Message to Boris: US-UK trade deal hinges on ‘backstop’ call

“Don’t even think about it” is the message US House Speaker Nancy Pelosi delivered with special emphasis during her recent visits to London and Dublin. The words were a strong caution to any UK government seeking a special US-UK trade deal without the inclusion of the Northern Ireland “backstop” to prevent the re-instatement of a hard border between the North and South of Ireland when Britain exist the European Union.
One colleague in particular who accompanied her was Congressman Richard Neal, of Springfield, Mass., who, as chairman of the US House Ways and Means Committee, holds a particular role that Boris Johnson, the new British prime minister might pay attention to, given his determination to exit the EU without a deal if the EU continues to hold the line on the “backstop,” the guarantee that a “hard Irish border” – physical checkpoints for goods and people crossing between North and South — won’t be put in place when the EU and UK break up.
While Winston Churchill once pondered why the “dreary steeples of Fermanagh and Tyrone” so perplexed British politics (as if Britain had nothing to do with the island’s partition or distress), Johnson and the next British government will face the added formidable obstacle of US Congressional opposition in addition to the weight of its problems with a European Union standing firm against it where the island of Ireland is concerned.
It is Rep. Neal’s own stated position that the inclusion of the “backstop” under any withdrawal agreement is fundamental to the protection of Strand Two of the Good Friday Agreement by guaranteeing there will be no hard border in Ireland under any circumstances. He knows the “backstop” is a protocol the Irish government worked hard to secure. Neal himself also worked long and hard to secure the Good Friday Agreement which, for Boris Johnson’s education, the US government, with the backing of both US political parties, also supports in a rare (for these days) example of bipartisanship.
Unlike Johnson, Neal is also aware from his own direct observation that since the 1998 Agreement, “the 310-mile border has been frictionless and indivisible. More than 30,000 people cross the border each day without incident. There is free movement of goods and services. After so much progress, and 21 years of peace, thoughts of returning to the bad old days of checkpoints, roadblocks, and customs patrols are simply unacceptable.”
This should matter to Boris Johnson because it matters to Rep. Neal and, with that, to Speaker Pelosi. In the simplest Queen’s English, the reality is that regardless of any empty promise from President Trump about “‘a great trade deal,” if Britain leaves the EU without a Northern Ireland “backstop,” no US-UK trade deal will get past the US House Ways and Means Committee.
Simon Hoare, chairman of the House of Commons Northern Ireland Select Committee, is indeed correct in stating that the position taken by Johnson represents “ a very, very dangerous step.” It is dangerous far beyond trade matters alone for both Britain and Ireland. Both Irish Garda Commissioner Drew Harris, and George Hamilton, the former PSNI chief constable, have said that any physical infrastructure or fortifications on the Irish border post-Brexit would threaten peace and security.
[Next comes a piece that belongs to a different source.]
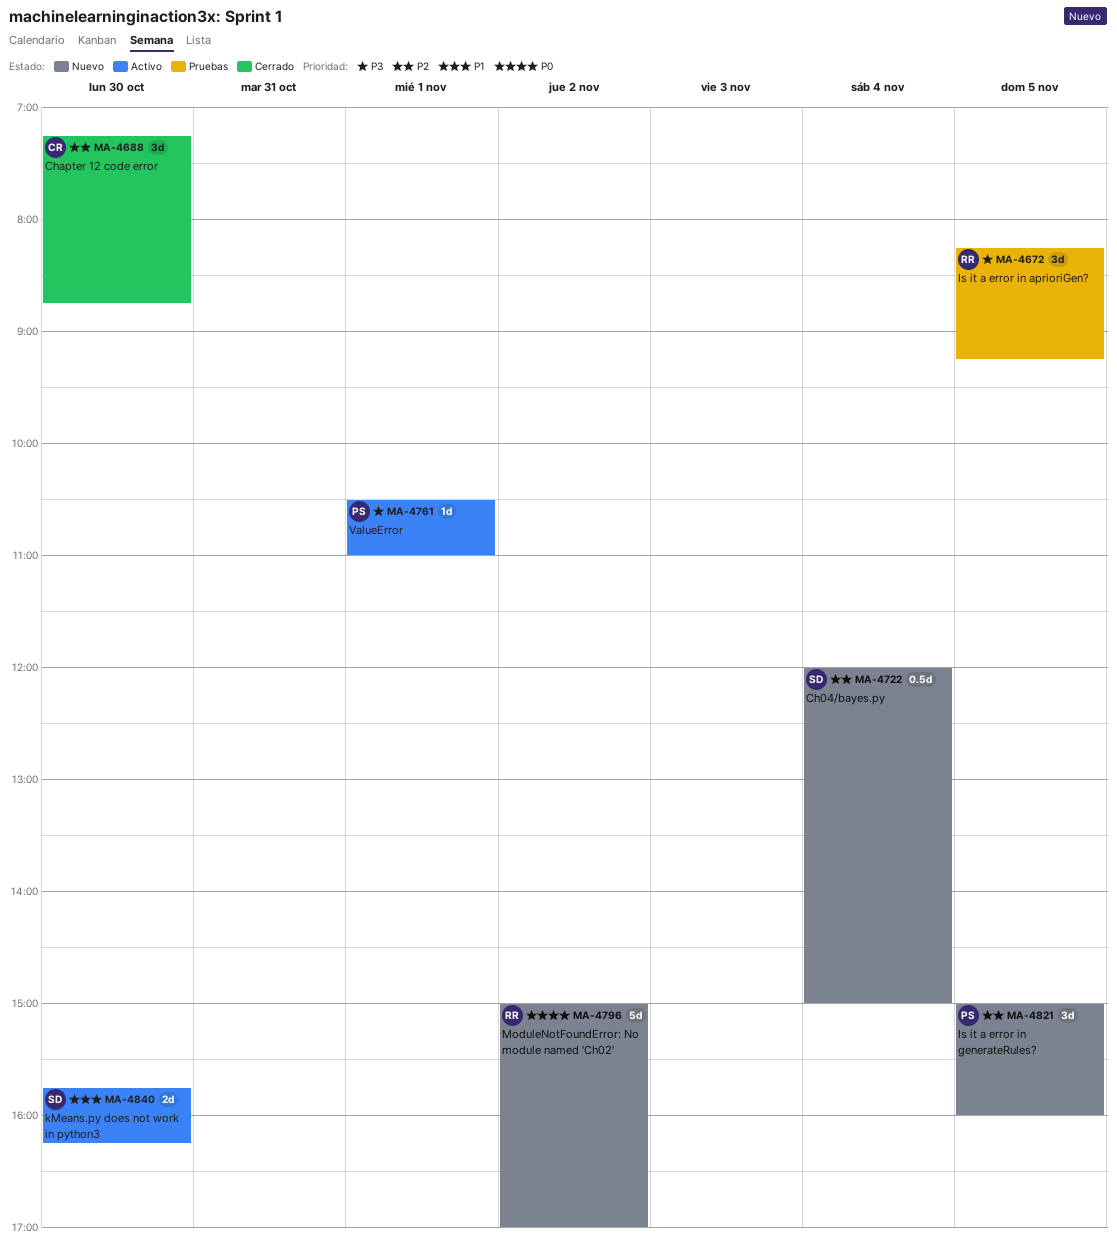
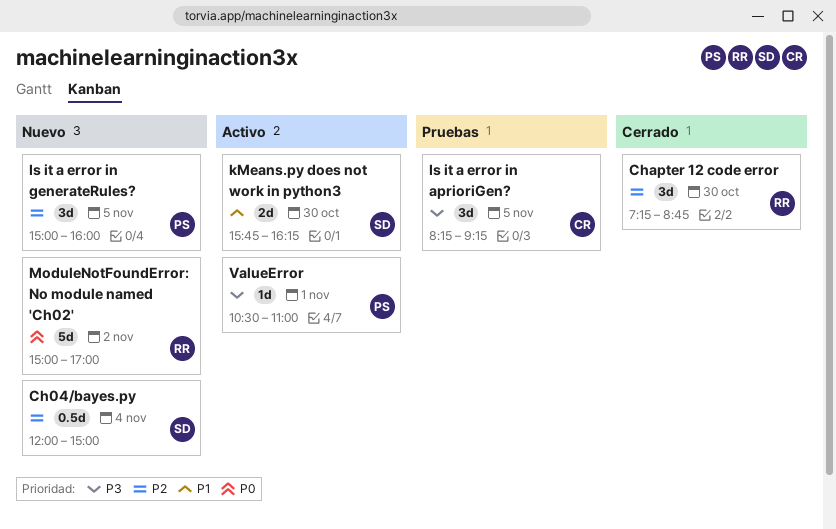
Chapter 12 code error, owner: CR -> RR
Is it a error in aprioriGen?, owner: RR -> CR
“A hard border from a policing perspective would not be a good outcome because it creates a focus and target,” Hamilton said. His is a view echoed by a recent report by the United Nations Educational, Scientific and Cultural Organization (UNESCO).
Neal and Pelosi are by no means alone, given the vast majority of Democratic and Republicans alike who continue to value the key role that US Sen. George Mitchell of Maine played in the successful peace process that was backed by President Clinton in working closely with both the Irish and British governments. That effort saved the lives of members of the police and security forces as well as ordinary citizens on all sides.
It is indeed a perverse and dangerous irony that Boris Johnson, who sees himself as student of history and is fond of quoting Winston Churchill, has, unlike Churchill, chosen to place party over country. By his reckless behavior toward stability in Northern Ireland and his threat to the British economy by “a No Deal Brexit,” he has cravenly catered to extremists offering the politics of darkness.
In the end, it may take the actions of friends of Great Britain and Ireland alike in the US Congress to steer the British off the rocks of moral, political, and economic disaster by focusing their next government’s attention on the reality that any attempt to undermine the peace that has been achieved in Ireland and the prospects for a prosperous, harmonious future for all in will not stand.
Dr. Francis Costello is a historian who worked in the Northern Peace Process as a member of the Clinton Administration, as chief of staff to US Rep. Joseph P. Kennedy II, and as an advisor to Mayor Ray Flynn. He now resides in Belfast.